Dopo il fallito colpo di Stato di luglio, il Paese della mezzaluna ha forse vissuto la breve illusione che gli attacchi fossero finiti: ipotesi che era destinata a dissolversi. Perché oggi i vecchi problemi si sommano a nuove minacce. Antichi schemi, come quelli dei golpe militari, vengono ricalcati da nuovi attori, mentre i bersagli delle nuove organizzazioni criminali sono talmente tanti e così diversi che diventa impossibile proteggere tutti gli obiettivi sensibili
Il 2016 si era aperto per la Turchia con l’attentato a Sultanahmet, nel cuore storico della città. Un attentatore suicida si era fatto esplodere in mezzo ad un gruppo di turisti fermi davanti all’obelisco di Teodosio, nei pressi della Moschea Blu, uccidendo 10 persone. Non era stato certo un fulmine a ciel sereno. La seconda metà del 2015, infatti, era stata segnata da diversi attentati, tra i quali quello terribile di ottobre ad Ankara, nel quale avevano perso la vita oltre 100 persone. Tuttavia il 12 gennaio dello scorso anno, mentre un vento gelido spazzava la città ferita, sarebbe stato difficile immaginare quello che sarebbe accaduto nei mesi successivi. Istanbul sarebbe stata colpita ripetutamente, come Ankara del resto, da diversi gruppi terroristi.
Fino a quando la notte del 15 luglio il tentato golpe, con i suoi quasi 300 morti e gli oltre 2000 feriti, sembrò quasi avere oscurato gli attentati precedenti. Perfino quello terribile del 28 giugno all’aeroporto Ataturk di Istanbul che aveva fatto inorridire la popolazione con le immagini dei terroristi che sparavano contro la gente dentro allo scalo prima di farsi esplodere. Dopo il golpe la Turchia ha forse vissuto la breve illusione che gli attacchi fossero finiti. Per cinque mesi circa, né ad Istanbul né ad Ankara c’è, poi, stato alcun grosso attentato. Ma l’illusione era destinata a dissolversi l’11 dicembre con l’attacco vicino allo stadio del Besiktas, dopo di che un’autobomba ha colpito un autobus dell’esercito a Kayseri prima che l’ambasciatore russo Andrej Karlov venisse assassinato davanti alle telecamere da un agente di polizia turco di 22 anni.
La spirale di violenza nella quale la Turchia sta sprofondando è difficile da spezzare per diversi motivi. Per prima cosa nel Paese della mezzaluna agiscono gruppi di terroristi diversi, con obiettivi diversi che scelgono bersagli differenti. Le formazioni di matrice indipendentista curda, il Pkk e il gruppo scissionista Tak (i Falchi per la libertà del Kurdistan), colpiscono soprattutto militari e polizia. Il che non significa, naturalmente, che nelle loro azioni non finiscano conivolti anche molti civili. Come, per esempio, nell’attentato di Besiktas. I marxisti-leninisti del Dhkp-C si affidano ad azioni isolate ma spettacolari, compiute da pochi uomini, che hanno come obiettivi simboli del potere o le forze di sicurezza. L’Isis, invece, mira direttamente alla popolazione civile, turisti o turchi, sparando raffiche di mitra oppure per mezzo di attentatori suicidi.

::::::::

> [COMPITO ASSEGNATO]: Secondo il testo fornito, qual è la prima ragione per cui la spirale di violenza in cui sta sprofondando la Turchia è difficile da spezzare? La spieghi in una o due frasi.

> [CONTENUTO DEI DATI]:
::::::::

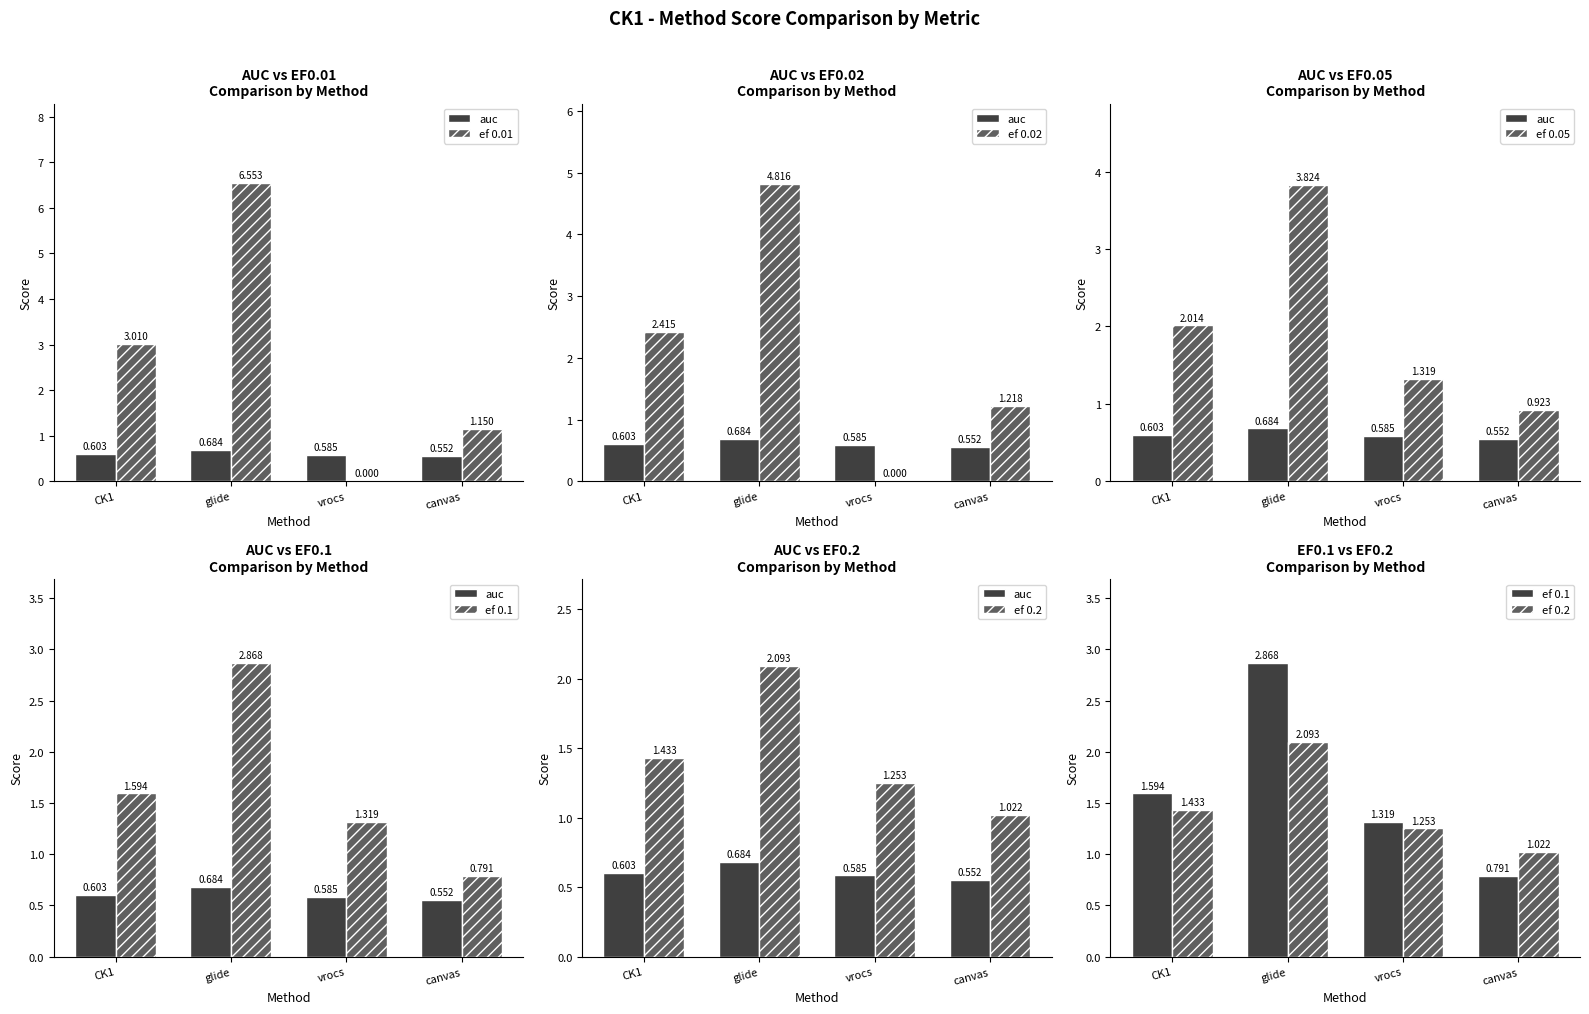

Is it true that ef 0.2 equals 2.4 at CK1?

False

::::::::

> [RISPOSTA]: Nel Paese agiscono diversi gruppi terroristici, con obiettivi diversi, che scelgono bersagli differenti. Le formazioni curde colpiscono soprattutto militari e polizia, il Dhkp-C simboli del potere o forze di sicurezza, mentre l'Isis mira direttamente alla popolazione civile.